Goal of the exercise:
The entries are given below. Output each one unchanged.

Stored data:

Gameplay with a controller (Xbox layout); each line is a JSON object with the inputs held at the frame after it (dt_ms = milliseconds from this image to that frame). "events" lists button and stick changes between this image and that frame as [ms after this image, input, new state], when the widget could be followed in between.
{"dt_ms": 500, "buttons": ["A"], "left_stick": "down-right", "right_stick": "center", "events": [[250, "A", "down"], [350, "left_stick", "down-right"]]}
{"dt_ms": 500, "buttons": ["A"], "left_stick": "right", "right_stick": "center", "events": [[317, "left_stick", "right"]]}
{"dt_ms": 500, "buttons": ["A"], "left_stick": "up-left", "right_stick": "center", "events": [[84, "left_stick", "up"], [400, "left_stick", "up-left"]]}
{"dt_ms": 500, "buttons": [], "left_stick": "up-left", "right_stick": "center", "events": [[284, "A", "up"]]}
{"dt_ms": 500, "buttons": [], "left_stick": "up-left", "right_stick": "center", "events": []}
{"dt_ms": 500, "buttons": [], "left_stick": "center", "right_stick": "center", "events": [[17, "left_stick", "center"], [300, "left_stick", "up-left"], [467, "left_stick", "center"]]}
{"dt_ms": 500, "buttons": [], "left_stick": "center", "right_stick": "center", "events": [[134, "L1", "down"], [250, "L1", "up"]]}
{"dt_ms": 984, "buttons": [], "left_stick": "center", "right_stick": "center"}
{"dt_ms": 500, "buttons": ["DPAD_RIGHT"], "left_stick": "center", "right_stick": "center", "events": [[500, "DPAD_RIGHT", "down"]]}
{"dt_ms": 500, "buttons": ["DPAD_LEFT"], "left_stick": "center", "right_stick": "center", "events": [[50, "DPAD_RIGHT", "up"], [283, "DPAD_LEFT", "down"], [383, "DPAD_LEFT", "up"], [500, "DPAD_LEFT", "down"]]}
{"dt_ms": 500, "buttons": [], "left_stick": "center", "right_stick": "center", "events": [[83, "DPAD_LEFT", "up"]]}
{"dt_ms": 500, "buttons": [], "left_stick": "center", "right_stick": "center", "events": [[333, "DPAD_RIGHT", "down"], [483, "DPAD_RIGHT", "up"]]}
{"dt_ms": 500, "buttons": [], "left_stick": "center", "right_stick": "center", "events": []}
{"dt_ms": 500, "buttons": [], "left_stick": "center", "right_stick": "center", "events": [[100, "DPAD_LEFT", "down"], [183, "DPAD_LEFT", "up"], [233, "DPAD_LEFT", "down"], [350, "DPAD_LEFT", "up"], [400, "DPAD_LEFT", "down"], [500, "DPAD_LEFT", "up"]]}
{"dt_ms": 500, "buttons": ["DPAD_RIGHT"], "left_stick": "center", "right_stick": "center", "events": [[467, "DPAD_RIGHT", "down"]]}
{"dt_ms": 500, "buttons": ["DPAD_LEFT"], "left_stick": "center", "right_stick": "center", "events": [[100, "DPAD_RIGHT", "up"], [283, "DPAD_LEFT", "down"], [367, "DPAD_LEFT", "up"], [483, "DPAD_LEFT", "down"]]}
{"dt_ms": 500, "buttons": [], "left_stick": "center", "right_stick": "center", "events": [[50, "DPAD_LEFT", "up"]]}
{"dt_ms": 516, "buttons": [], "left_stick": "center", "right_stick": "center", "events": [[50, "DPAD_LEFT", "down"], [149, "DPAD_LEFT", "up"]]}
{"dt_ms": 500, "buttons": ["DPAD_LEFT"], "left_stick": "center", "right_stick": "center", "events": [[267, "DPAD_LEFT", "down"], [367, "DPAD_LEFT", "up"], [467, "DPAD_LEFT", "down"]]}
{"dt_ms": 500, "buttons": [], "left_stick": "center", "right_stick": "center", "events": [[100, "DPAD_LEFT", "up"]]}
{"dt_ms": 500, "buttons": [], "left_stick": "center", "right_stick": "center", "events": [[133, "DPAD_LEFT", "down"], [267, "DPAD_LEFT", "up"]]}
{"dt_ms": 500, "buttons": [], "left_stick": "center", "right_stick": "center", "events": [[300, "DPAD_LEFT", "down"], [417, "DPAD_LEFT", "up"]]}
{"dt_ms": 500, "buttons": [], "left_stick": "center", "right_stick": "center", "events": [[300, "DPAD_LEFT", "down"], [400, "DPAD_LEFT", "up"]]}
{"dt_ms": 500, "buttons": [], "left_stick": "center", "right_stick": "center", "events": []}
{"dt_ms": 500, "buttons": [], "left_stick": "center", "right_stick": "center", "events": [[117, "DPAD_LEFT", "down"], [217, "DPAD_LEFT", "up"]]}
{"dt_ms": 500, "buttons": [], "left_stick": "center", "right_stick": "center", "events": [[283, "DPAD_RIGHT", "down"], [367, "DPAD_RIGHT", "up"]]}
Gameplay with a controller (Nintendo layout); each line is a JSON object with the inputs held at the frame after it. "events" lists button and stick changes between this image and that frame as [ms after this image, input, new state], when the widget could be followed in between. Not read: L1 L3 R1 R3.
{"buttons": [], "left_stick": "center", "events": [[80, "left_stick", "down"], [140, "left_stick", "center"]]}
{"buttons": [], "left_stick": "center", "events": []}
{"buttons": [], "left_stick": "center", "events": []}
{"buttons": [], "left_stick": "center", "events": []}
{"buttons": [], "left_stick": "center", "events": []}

Problem solution:
Gameplay with a controller (Xbox layout); each line is a JSON object with the inputs held at the frame after it (dt_ms = milliseconds from this image to that frame). "events" lists button and stick changes between this image and that frame as [ms after this image, input, new state], when the widget could be followed in between.
{"dt_ms": 500, "buttons": ["A"], "left_stick": "down-right", "right_stick": "center", "events": [[250, "A", "down"], [350, "left_stick", "down-right"]]}
{"dt_ms": 500, "buttons": ["A"], "left_stick": "right", "right_stick": "center", "events": [[317, "left_stick", "right"]]}
{"dt_ms": 500, "buttons": ["A"], "left_stick": "up-left", "right_stick": "center", "events": [[84, "left_stick", "up"], [400, "left_stick", "up-left"]]}
{"dt_ms": 500, "buttons": [], "left_stick": "up-left", "right_stick": "center", "events": [[284, "A", "up"]]}
{"dt_ms": 500, "buttons": [], "left_stick": "up-left", "right_stick": "center", "events": []}
{"dt_ms": 500, "buttons": [], "left_stick": "center", "right_stick": "center", "events": [[17, "left_stick", "center"], [300, "left_stick", "up-left"], [467, "left_stick", "center"]]}
{"dt_ms": 500, "buttons": [], "left_stick": "center", "right_stick": "center", "events": [[134, "L1", "down"], [250, "L1", "up"]]}
{"dt_ms": 984, "buttons": [], "left_stick": "center", "right_stick": "center"}
{"dt_ms": 500, "buttons": ["DPAD_RIGHT"], "left_stick": "center", "right_stick": "center", "events": [[500, "DPAD_RIGHT", "down"]]}
{"dt_ms": 500, "buttons": ["DPAD_LEFT"], "left_stick": "center", "right_stick": "center", "events": [[50, "DPAD_RIGHT", "up"], [283, "DPAD_LEFT", "down"], [383, "DPAD_LEFT", "up"], [500, "DPAD_LEFT", "down"]]}
{"dt_ms": 500, "buttons": [], "left_stick": "center", "right_stick": "center", "events": [[83, "DPAD_LEFT", "up"]]}
{"dt_ms": 500, "buttons": [], "left_stick": "center", "right_stick": "center", "events": [[333, "DPAD_RIGHT", "down"], [483, "DPAD_RIGHT", "up"]]}
{"dt_ms": 500, "buttons": [], "left_stick": "center", "right_stick": "center", "events": []}
{"dt_ms": 500, "buttons": [], "left_stick": "center", "right_stick": "center", "events": [[100, "DPAD_LEFT", "down"], [183, "DPAD_LEFT", "up"], [233, "DPAD_LEFT", "down"], [350, "DPAD_LEFT", "up"], [400, "DPAD_LEFT", "down"], [500, "DPAD_LEFT", "up"]]}
{"dt_ms": 500, "buttons": ["DPAD_RIGHT"], "left_stick": "center", "right_stick": "center", "events": [[467, "DPAD_RIGHT", "down"]]}
{"dt_ms": 500, "buttons": ["DPAD_LEFT"], "left_stick": "center", "right_stick": "center", "events": [[100, "DPAD_RIGHT", "up"], [283, "DPAD_LEFT", "down"], [367, "DPAD_LEFT", "up"], [483, "DPAD_LEFT", "down"]]}
{"dt_ms": 500, "buttons": [], "left_stick": "center", "right_stick": "center", "events": [[50, "DPAD_LEFT", "up"]]}
{"dt_ms": 516, "buttons": [], "left_stick": "center", "right_stick": "center", "events": [[50, "DPAD_LEFT", "down"], [149, "DPAD_LEFT", "up"]]}
{"dt_ms": 500, "buttons": ["DPAD_LEFT"], "left_stick": "center", "right_stick": "center", "events": [[267, "DPAD_LEFT", "down"], [367, "DPAD_LEFT", "up"], [467, "DPAD_LEFT", "down"]]}
{"dt_ms": 500, "buttons": [], "left_stick": "center", "right_stick": "center", "events": [[100, "DPAD_LEFT", "up"]]}
{"dt_ms": 500, "buttons": [], "left_stick": "center", "right_stick": "center", "events": [[133, "DPAD_LEFT", "down"], [267, "DPAD_LEFT", "up"]]}
{"dt_ms": 500, "buttons": [], "left_stick": "center", "right_stick": "center", "events": [[300, "DPAD_LEFT", "down"], [417, "DPAD_LEFT", "up"]]}
{"dt_ms": 500, "buttons": [], "left_stick": "center", "right_stick": "center", "events": [[300, "DPAD_LEFT", "down"], [400, "DPAD_LEFT", "up"]]}
{"dt_ms": 500, "buttons": [], "left_stick": "center", "right_stick": "center", "events": []}
{"dt_ms": 500, "buttons": [], "left_stick": "center", "right_stick": "center", "events": [[117, "DPAD_LEFT", "down"], [217, "DPAD_LEFT", "up"]]}
{"dt_ms": 500, "buttons": [], "left_stick": "center", "right_stick": "center", "events": [[283, "DPAD_RIGHT", "down"], [367, "DPAD_RIGHT", "up"]]}
Gameplay with a controller (Nintendo layout); each line is a JSON object with the inputs held at the frame after it. "events" lists button and stick changes between this image and that frame as [ms after this image, input, new state], when the widget could be followed in between. Not read: L1 L3 R1 R3.
{"buttons": [], "left_stick": "center", "events": [[80, "left_stick", "down"], [140, "left_stick", "center"]]}
{"buttons": [], "left_stick": "center", "events": []}
{"buttons": [], "left_stick": "center", "events": []}
{"buttons": [], "left_stick": "center", "events": []}
{"buttons": [], "left_stick": "center", "events": []}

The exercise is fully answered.